Start of Task data

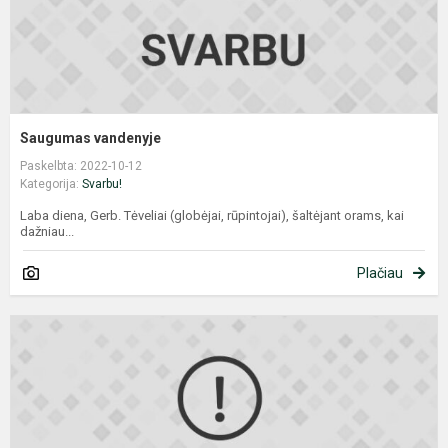
Saugumas vandenyje
Paskelbta: 2022-10-12
Kategorija:
Svarbu!
Laba diena, Gerb. Tėveliai (globėjai, rūpintojai), šaltėjant orams, kai
dažniau...
Plačiau
M
t
(
r
p
j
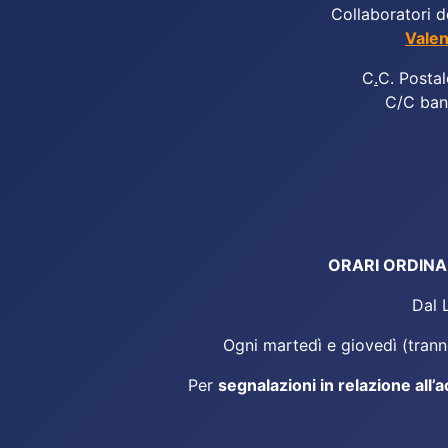
Collaboratori d
Valen
C
.
C. Postal
C/C ban
ORARI ORDINARI
Dal 
Ogni martedì e giovedì (tranne
Per
segnalazioni in relazione all’a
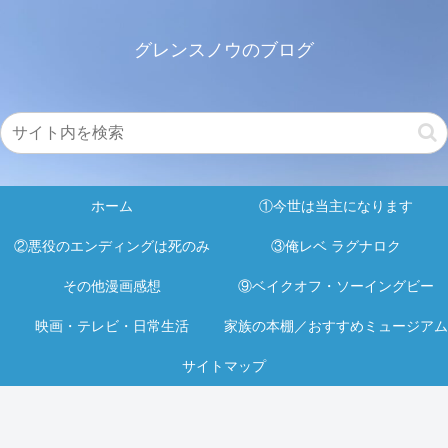
グレンスノウのブログ
ホーム
①今世は当主になります
②悪役のエンディングは死のみ
③俺レベ ラグナロク
その他漫画感想
⑨ベイクオフ・ソーイングビー
映画・テレビ・日常生活
家族の本棚／おすすめミュージアム
サイトマップ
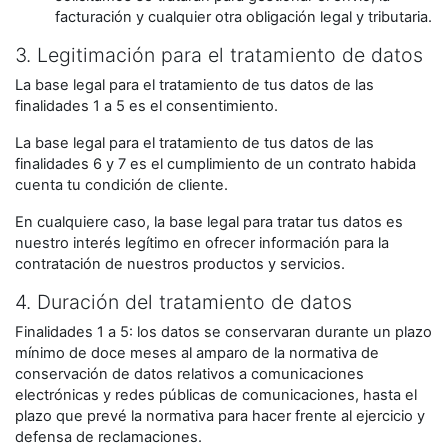
facturación y cualquier otra obligación legal y tributaria.
3. Legitimación para el tratamiento de datos
La base legal para el tratamiento de tus datos de las
finalidades 1 a 5 es el consentimiento.
La base legal para el tratamiento de tus datos de las
finalidades 6 y 7 es el cumplimiento de un contrato habida
cuenta tu condición de cliente.
En cualquiere caso, la base legal para tratar tus datos es
nuestro interés legítimo en ofrecer información para la
contratación de nuestros productos y servicios.
4. Duración del tratamiento de datos
Finalidades 1 a 5: los datos se conservaran durante un plazo
mínimo de doce meses al amparo de la normativa de
conservación de datos relativos a comunicaciones
electrónicas y redes públicas de comunicaciones, hasta el
plazo que prevé la normativa para hacer frente al ejercicio y
defensa de reclamaciones.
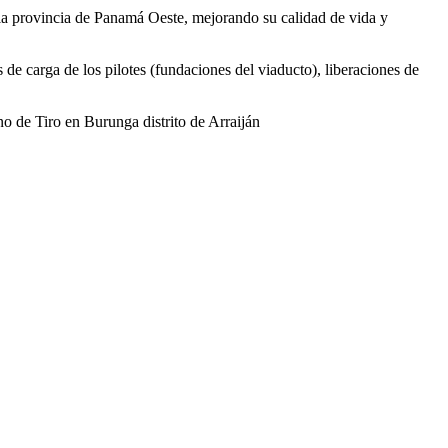
e la provincia de Panamá Oeste, mejorando su calidad de vida y
 de carga de los pilotes (fundaciones del viaducto), liberaciones de
no de Tiro en Burunga distrito de Arraiján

End of Task data

Task: The word "para" appears in some of the lines above. Copy those lines.

Problem solution:
3. Legitimación para el tratamiento de datos
La base legal para el tratamiento de tus datos de las
La base legal para el tratamiento de tus datos de las
En cualquiere caso, la base legal para tratar tus datos es
nuestro interés legítimo en ofrecer información para la
plazo que prevé la normativa para hacer frente al ejercicio y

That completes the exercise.